また、ポリマーの主鎖がシロキサン骨格で側鎖に芳香環を有する、実施例9の硬化膜(P-8由来)と比較例5の硬化膜(P-9由来)とを比較すると、前記式(1)で表される原子団を含む実施例9のほうが、高すぎる撥水性を回避できており、前記原子団のフッ素に基づく、小さな表面自由エネルギーによる低い分子間凝集力を活用できている。
また、ポリマーの主鎖がエチレン骨格である、実施例2の被膜(P-2由来)と比較例2の被膜(P-6由来)とを比較すると、前記式(1)で表される原子団を含む実施例2のほうが、高すぎる撥水性を回避できており、前記原子団のフッ素に基づく、小さな表面自由エネルギーによる低い分子間凝集力を活用できている。
このように、ポリマーの主鎖が同じ(近い)構造で比較すると、前記式(1)で表される原子団を含む実施例に係る膜は、それぞれ、対応する比較例に係る膜よりも低い接触角を示すことが分かった。なお、上記の傾向は幅広いpH領域(pH=2~10)において確認された。また、実施例に係る膜は、参考例で示すPDMSの接触角よりも大幅に低い値である。また実施例3~6のポリマーに係る膜も、実施例1、2、9のポリマーに係る膜と同等の接触角を示している。つまり、これらの膜はHFIP基により親水性が付与されていることを示唆している。この結果から、これらのポリマーは、高すぎる撥水性を回避しつつ、適度な水滴接触角を有するポリマーであることが判る。
【0098】
表1に示すように実施例1~6及び9のポリマーに係る膜は、pHが2、4、7、9、及び10である水溶液(pH=7は純水)に対する接触角において、接触角の標準偏差が2.9以下であることがわかった。実施例の中でも、実施例1、4、6または9のポリマーからなる膜は、pH7~10における上記標準偏差が、より小さいため、良好なアルカリ耐性を有することを示唆している。
【0099】
(実施例7)
実施例1で得られたポリシロキサン硬化膜の血小板付着試験を以下の通り実施した。
ウシ保存血液(ROCKLAND社製)を2400rpmで7分間遠心分離し、上澄みの血漿を採取した。得られた血漿を再度、3000rpmで10分間遠心分離して、沈降部分から多血小板血漿(PRP:platelet rich plasma)を採取した。得られたPRPをリン酸緩衝生理食塩水で50倍希釈し、血小板濃度が4.7×107cell/mLの血小板溶液を作製した。

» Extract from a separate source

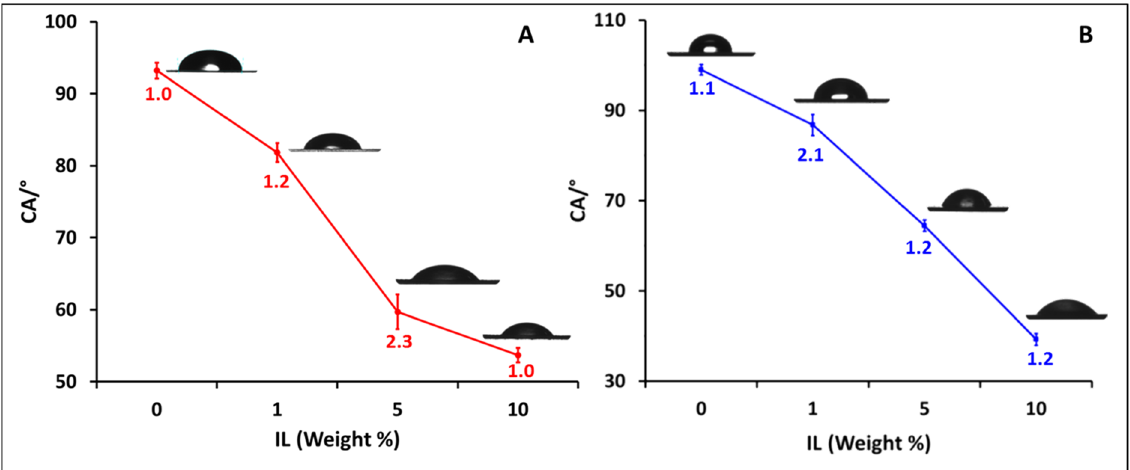
Figure 15. Water contact angle of ( A ) neat PVC and PVC/HdmimDMSIP blends, ( B ) neat SEBS and SEBS/HdmimDMSIP blends. Points are the mean of three independent replicates with n = 3 each. The points representing the CA values from PVC/1% IL and SEBS/1% IL blends had significantly different results from the related ones from both PVC and SEBS blends loaded with 5–10% of IL at p < 0.0001 (one-way ANOVA and Tukey test). The same result ( p < 0.0001) was found when comparing the CA values from the IL blends with the related controls (neat polymers). Bars and numbers close to them represent ± SD.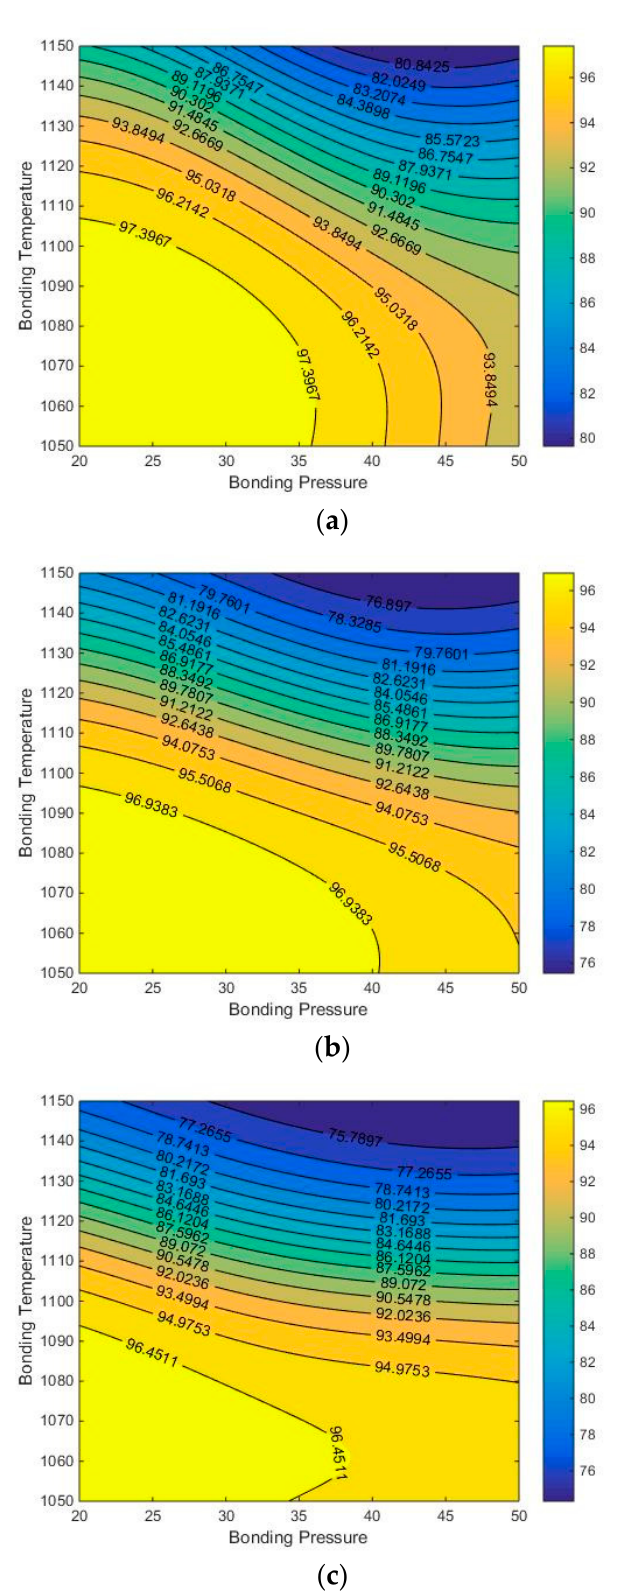
Figure 8. The double-factors contour map of deformation ratio: ( a ) t = 30 min; ( b ) t = 60 min; ( c ) t = 90 min.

得られた血小板溶液400μLを、実施例1で得られたポリシロキサン硬化膜上に滴下し、37℃で1時間静置した。その後、リン酸緩衝生理食塩水で3回洗浄し、1%グルタルアルデヒド水溶液に37℃で2時間浸漬処理して組織を固定化した。その後、イオン交換水で洗浄後、風乾した。得られたサンプルをSEM観察して、所定のエリア(4600μm2)内の血小板数を計測した。当該エリアを計4か所計測し、合計の血小板数を算出した。なお、SEM観察による血小板の付着数が少ないほど抗血栓性に優れる。
実施例7の血小板数は、後述の比較例3の血小板数を100とした相対値として、表2に示す。
【0100】
(比較例3)
比較例1で得られたポリシロキサン硬化膜に対して、実施例7と同様の血小板付着試験を実施した。結果を表2に示す。
【0101】
(実施例8)
合成例5で得られたポリマーP-3溶液をガラス基板上に展開し、スピンコーターにて10秒で回転速度600rpmに達した後、60秒間保持することでガラス基板上に均一な厚さの膜を形成した。この膜を、窒素雰囲気下、温度280℃で2時間加熱した。その後、室温まで冷却し、ポリイミド膜(膜厚2.2μm)を得た。

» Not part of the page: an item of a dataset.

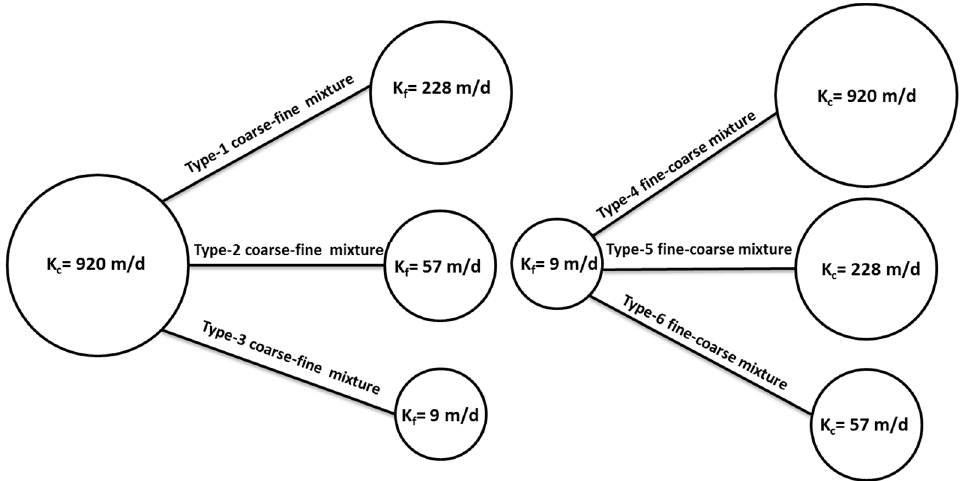
Figure 1. Schematic diagram illustrating the two sets of coarse-fine and fine-course porous media mixtures used in our laboratory experiments. K is hydraulic conductivity in m/day, the subscripts c and f stand for the coarse and fine particles. Each type of mixture was prepared with seven different fine percent levels: 0%, 5%, 10%, 15%, 20%, 25%, and 30%.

得られたポリイミド膜に対して、実施例7と同様の血小板付着試験を実施した。実施例8の血小板数は、後述の比較例4の血小板数を100とした相対値として、表3に示す。
【0102】
(比較例4)
実施例8において、ポリマーP-3をポリマーP-7に変更した以外は、実施例8と同様の手順で操作を行い、ポリイミド膜(膜厚2.5μm)を得た。
得られたポリイミド膜に対して、実施例7と同様の血小板付着試験を実施した。結果を表3に示す。
【0103】
(実施例10)
合成例7で得られたポリマーP-8溶液をガラス基板上に展開し、この膜を、温度100℃で1分間加熱し、次いで130℃で1時間加熱した。その後、室温まで冷却し、ポリシロキサン膜(膜厚188μm)を得た。
得られたポリシロキサン膜に対して、実施例7と同様の血小板付着試験を実施した。実施例10の血小板数は、後述の比較例6の血小板数を100とした相対値として、表4に示す。
【0104】
(比較例6)
実施例10において、ポリマーP-8をポリマーP-9に変更した以外は、実施例10と同様の手順で操作を行い、ポリシロキサン膜(膜厚54μm)を得た。
得られたポリシロキサン膜に対して、実施例10と同様の血小板付着試験を実施した。結果を表4に示す。
【0105】
【0106】
【0107】
【表4】
実施例8のポリイミド膜(血小板数の相対値は60)は、HFIP基を含有しない比較例4のポリイミド膜に比べて、血小板付着数が少なくなることがわかった。同様に、実施例10のポリシロキサン膜(血小板数の相対値は42)は、HFIP基を含有しない比較例6のポリシロキサン膜に比べて、血小板付着数が少なくなることがわかった。また、実施例1のポリシロキサン硬化膜(血小板数の相対値は10)は、HFIP基を含有しない比較例1のポリシロキサン硬化膜に比べて、血小板付着数が顕著に少なくなることがわかった。
上述の結果より本発明の医療用樹脂組成物は、抗血栓性に優れることがわかった。
【0108】
これらの結果から、本発明の医療用樹脂組成物は医療用組成物への適用が期待される。